=== Section Start ===

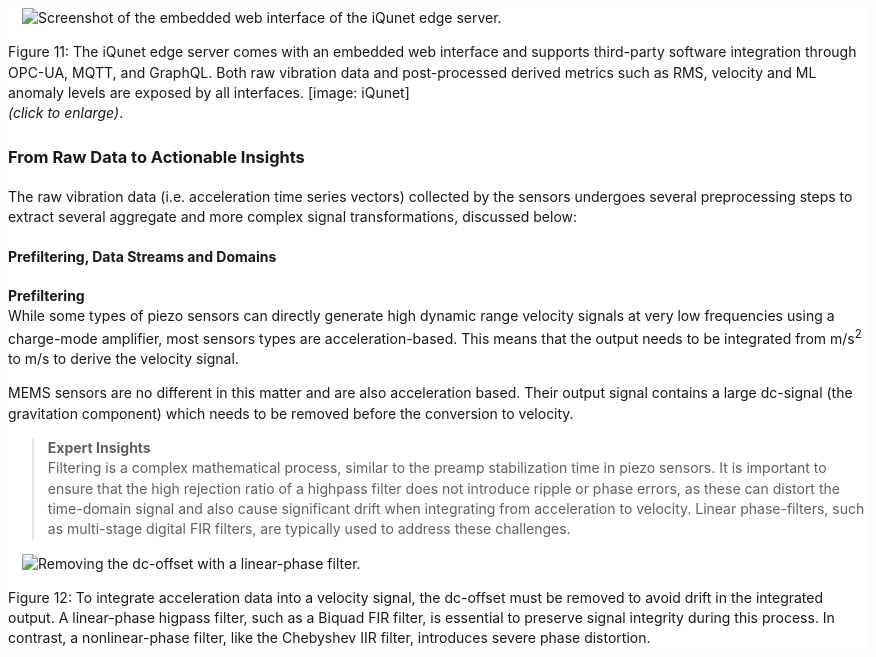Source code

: <img
  src="{{ site.baseurl }}/assets/images/vibration-dashboard-322-9944.png"
  alt="Screenshot of the embedded web interface of the iQunet edge server."
  width="95%"
  style="margin-left: 1em;"
/>
<figcaption>
  Figure 11: The iQunet edge server comes with an embedded web interface and
  supports third-party software integration through OPC-UA, MQTT, and GraphQL.
  Both raw vibration data and post-processed derived metrics such as RMS,
  velocity and ML anomaly levels are exposed by all interfaces.
  [image: iQunet] <br /><i>(click to enlarge)</i>.
</figcaption>

### From Raw Data to Actionable Insights

The raw vibration data (i.e. acceleration time series vectors) collected by the
sensors undergoes several preprocessing steps to extract several aggregate and
more complex signal transformations, discussed below:

#### Prefiltering, Data Streams and Domains

**Prefiltering**  
   While some types of piezo sensors can directly generate high dynamic range
   velocity signals at very low frequencies using a charge-mode amplifier, most
   sensors types are acceleration-based. This means that the output needs to be
   integrated from m/s<sup>2</sup> to m/s to derive the velocity signal.

   MEMS sensors are no different in this matter and are also acceleration based.
   Their output signal contains a large dc-signal (the gravitation component)
   which needs to be removed before the conversion to velocity.

   > **Expert Insights**  
   > Filtering is a complex mathematical process, similar to the preamp
   > stabilization time in piezo sensors. It is important to ensure that the
   > high rejection ratio of a highpass filter does not introduce ripple or
   > phase errors, as these can distort the time-domain signal and also cause
   > significant drift when integrating from acceleration to velocity. Linear
   > phase-filters, such as multi-stage digital FIR filters, are typically
   > used to address these challenges.

   <img
     src="{{ site.baseurl }}/assets/images/vibration-linear-phase-filter.jpg"
     alt="Removing the dc-offset with a linear-phase filter."
     width="95%"
     style="margin-left: 1em;"
   />
   <figcaption>
     Figure 12: To integrate acceleration data into a velocity signal, the
     dc-offset must be removed to avoid drift in the integrated output. A
     linear-phase higpass filter, such as a Biquad FIR filter, is essential to
     preserve signal integrity during this process. In contrast, a
     nonlinear-phase filter, like the Chebyshev IIR filter, introduces severe
     phase distortion.
   </figcaption>

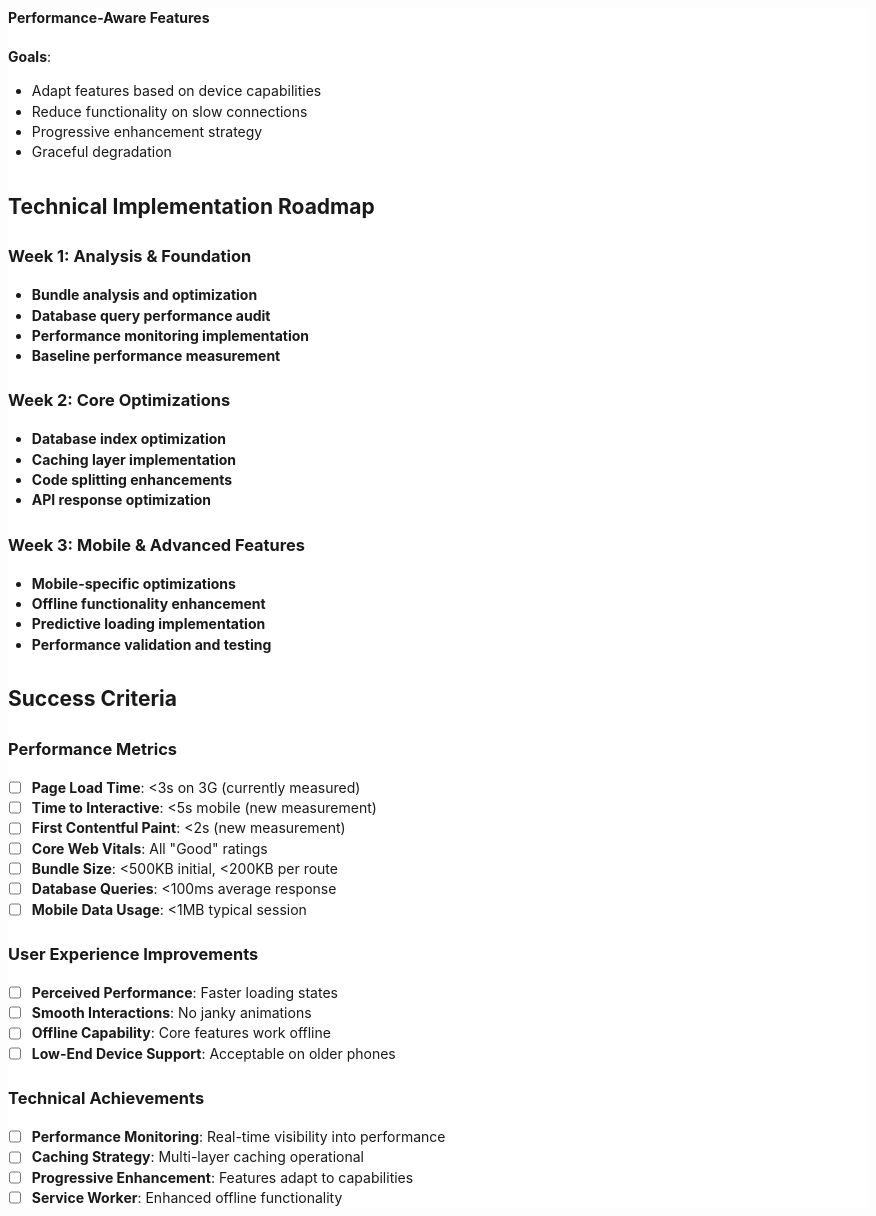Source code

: #### Performance-Aware Features
**Goals**:
- Adapt features based on device capabilities
- Reduce functionality on slow connections
- Progressive enhancement strategy
- Graceful degradation

## Technical Implementation Roadmap

### Week 1: Analysis & Foundation
- **Bundle analysis and optimization**
- **Database query performance audit**
- **Performance monitoring implementation**
- **Baseline performance measurement**

### Week 2: Core Optimizations
- **Database index optimization**
- **Caching layer implementation**
- **Code splitting enhancements**
- **API response optimization**

### Week 3: Mobile & Advanced Features
- **Mobile-specific optimizations**
- **Offline functionality enhancement**
- **Predictive loading implementation**
- **Performance validation and testing**

## Success Criteria

### Performance Metrics
- [ ] **Page Load Time**: <3s on 3G (currently measured)
- [ ] **Time to Interactive**: <5s mobile (new measurement)
- [ ] **First Contentful Paint**: <2s (new measurement)
- [ ] **Core Web Vitals**: All "Good" ratings
- [ ] **Bundle Size**: <500KB initial, <200KB per route
- [ ] **Database Queries**: <100ms average response
- [ ] **Mobile Data Usage**: <1MB typical session

### User Experience Improvements
- [ ] **Perceived Performance**: Faster loading states
- [ ] **Smooth Interactions**: No janky animations
- [ ] **Offline Capability**: Core features work offline
- [ ] **Low-End Device Support**: Acceptable on older phones

### Technical Achievements
- [ ] **Performance Monitoring**: Real-time visibility into performance
- [ ] **Caching Strategy**: Multi-layer caching operational
- [ ] **Progressive Enhancement**: Features adapt to capabilities
- [ ] **Service Worker**: Enhanced offline functionality
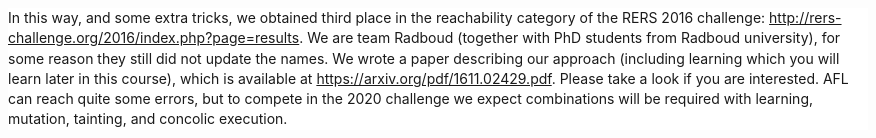 

In this way, and some extra tricks, we obtained third place in the reachability category of the RERS 2016 challenge: http://rers-challenge.org/2016/index.php?page=results. We are team Radboud (together with PhD students from Radboud university), for some reason they still did not update the names. We wrote a paper describing our approach (including learning which you will learn later in this course), which is available at https://arxiv.org/pdf/1611.02429.pdf. Please take a look if you are interested.
AFL can reach quite some errors, but to compete in the 2020 challenge we expect combinations will be required with learning, mutation, tainting, and concolic execution.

=== Section End ===

ACTIVITY
Set down, from the entries above, exactly the lines from the one with "- **Caching layer implementation**" up to and including the one with "- [ ] **Page Load", and no other lines.

TASK RESULT
- **Caching layer implementation**
- **Code splitting enhancements**
- **API response optimization**

### Week 3: Mobile & Advanced Features
- **Mobile-specific optimizations**
- **Offline functionality enhancement**
- **Predictive loading implementation**
- **Performance validation and testing**

## Success Criteria

### Performance Metrics
- [ ] **Page Load Time**: <3s on 3G (currently measured)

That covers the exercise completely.